Data supplied:

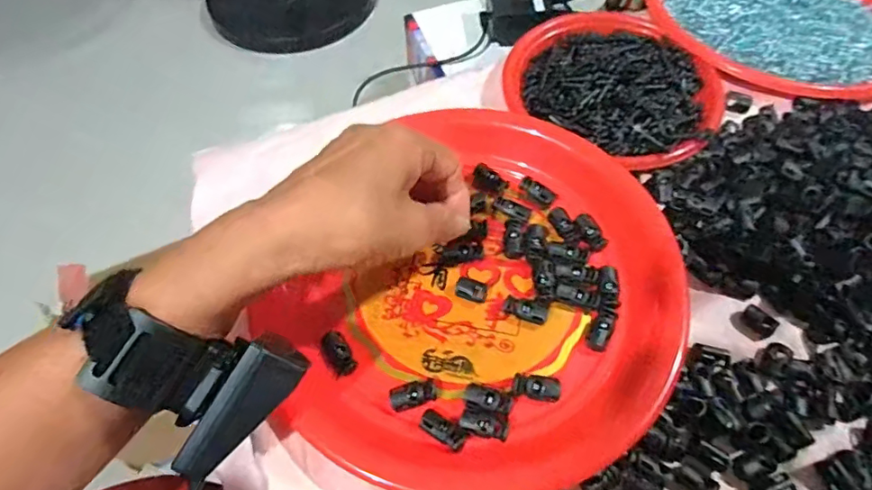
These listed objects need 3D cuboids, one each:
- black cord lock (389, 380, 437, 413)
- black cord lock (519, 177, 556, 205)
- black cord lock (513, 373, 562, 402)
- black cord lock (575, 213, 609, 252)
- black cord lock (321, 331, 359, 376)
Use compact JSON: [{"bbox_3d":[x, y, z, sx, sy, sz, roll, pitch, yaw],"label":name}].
[{"bbox_3d":[-0.013,0.087,0.308,0.026,0.006,0.013,-14,59,-8],"label":"black cord lock"},{"bbox_3d":[0.072,-0.038,0.378,0.026,0.006,0.012,34,64,20],"label":"black cord lock"},{"bbox_3d":[0.058,0.082,0.308,0.027,0.008,0.013,5,58,5],"label":"black cord lock"},{"bbox_3d":[0.104,-0.008,0.360,0.015,0.008,0.026,-20,60,-11],"label":"black cord lock"},{"bbox_3d":[-0.058,0.064,0.320,0.014,0.008,0.025,-30,62,-16],"label":"black cord lock"}]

Work instructions:
With the pictures excluded, retype the records above verbatim.

Response to this task:
These listed objects need 3D cuboids, one each:
- black cord lock (389, 380, 437, 413)
- black cord lock (519, 177, 556, 205)
- black cord lock (513, 373, 562, 402)
- black cord lock (575, 213, 609, 252)
- black cord lock (321, 331, 359, 376)
Use compact JSON: [{"bbox_3d":[x, y, z, sx, sy, sz, roll, pitch, yaw],"label":name}].
[{"bbox_3d":[-0.013,0.087,0.308,0.026,0.006,0.013,-14,59,-8],"label":"black cord lock"},{"bbox_3d":[0.072,-0.038,0.378,0.026,0.006,0.012,34,64,20],"label":"black cord lock"},{"bbox_3d":[0.058,0.082,0.308,0.027,0.008,0.013,5,58,5],"label":"black cord lock"},{"bbox_3d":[0.104,-0.008,0.360,0.015,0.008,0.026,-20,60,-11],"label":"black cord lock"},{"bbox_3d":[-0.058,0.064,0.320,0.014,0.008,0.025,-30,62,-16],"label":"black cord lock"}]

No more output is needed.